The Plot Thickens: What Souls Are Made Of: A Wuthering Heights Remix
The thing about a Tasha Suri book is that once you know her pacing style, you know exactly what to expect for the flow of each of her stories. As a reader who appreciates fast-paced books best, this consistency across projects allows me to go into each of her works expecting a slower paced story towards the beginning that speeds up as we near the end. This bodes true for Suri’s most recent release What Souls Are Made Of: A Wuthering Heights Remix, which is an exercise in making the familiar fresh across many aspects.
As you would expect from Feiwel and Friends classic YA remix series, What Souls Are Made Of starts off very reminiscent of Wuthering Heights, the classic it is based upon. Readers are reminded of the staid rules of polite 1786 society that holds the genocidal colonists who have made their wealth through the brutalization of other humans while denigrating those they’ve colonized by imposing racial systems. In the case of Heathcliff, much like the original character, he is othered not only because he is adopted into the well-to-do Earnshaw family without being a direct relation, but also because he is conspicuously of South Asian descent. As teenagers he and the daughter of the house, Catherine, have shared secrets and understandings about surviving in a community that quietly considers Catherine to be ethnically ambiguous while she is socialized to disregard evidence of her being anything but white herself. This denial of identity in order to assimilate into a world that brutalizes melanin in any form is a strong component of this remix—from its examination of the pressures put on teenagers to conform, to the levels of consideration given to the romance between Catherine and Heathcliff. Thankfully, the story provides details about this dynamic from both of their perspectives, which is particularly necessary when Heathcliff strikes out on his own in a new city.
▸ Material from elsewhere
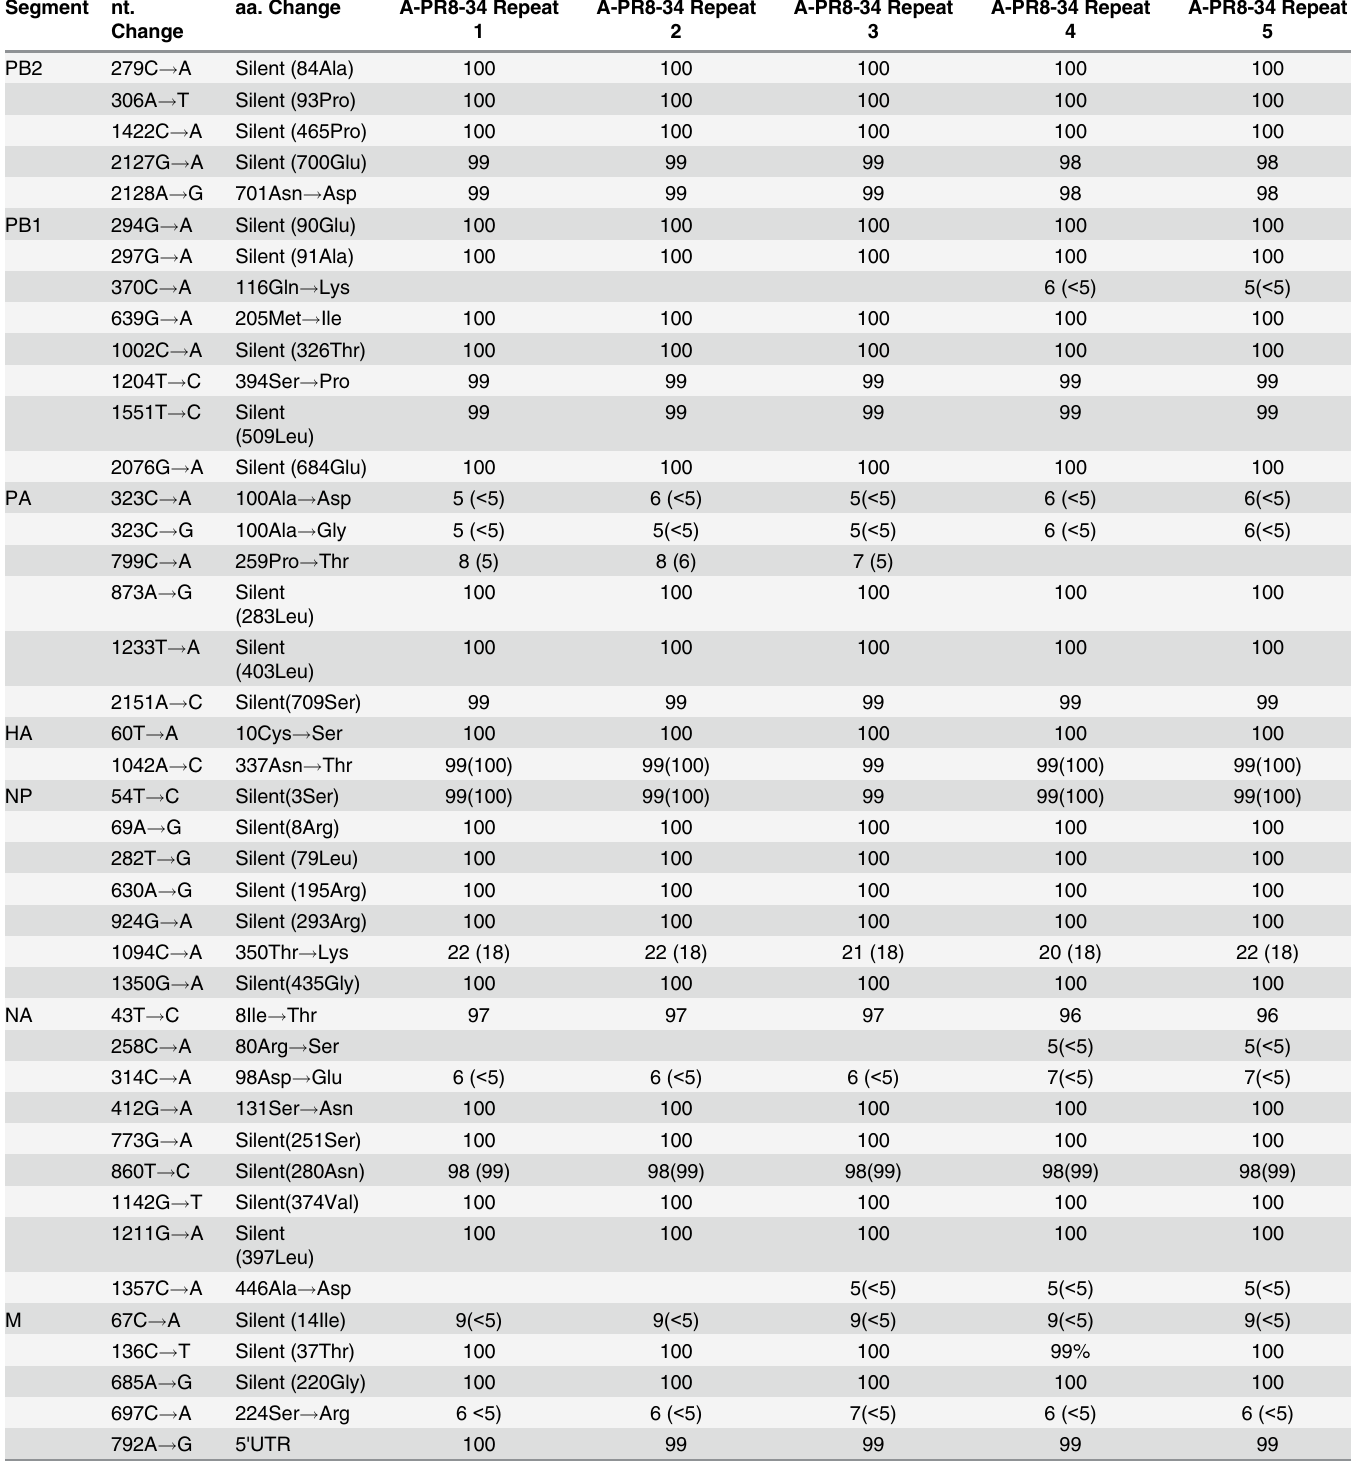
Table 2. Percentage of mutations ( (cid:3) 5%) emerged in the genome of A/PR/8/34 strain (CBER stock) obtained by sequencing five times its RNA library by HiSeq and MiSeq. Notes: MiSeq values that differ from HiSeq's values are presented in parentheses. These mutation percentages were calcu- lated per comparison to their published sequences. (See accession numbers in Materials and Methods paragraph.) nt: Nucleotide, aa: Amino-acid. Segment nt.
I am a major fan of mutual pining and angst in romance and have tried to read Wuthering Heights several times because I know it is the classic best posed to deliver on these tropes. Yet, there has always been something about the writing that has kept me from engaging with this text which I find rectified in What Souls Are Made Of: A Wuthering Heights Remix. Far too many so-called classics uphold the tenets of white supremacy—presenting the English/European way as superior and civilized—by failing to examine the morality governing the accrual of wealth by the titled class. In this novel, Suri infuses critical questions about the meaning of heritage and assimilation through social pressure, which is much needed in a genre imposed on teenagers in school curricula. This title shines as an example of how a critical lens on historical events can inform our understanding of the world.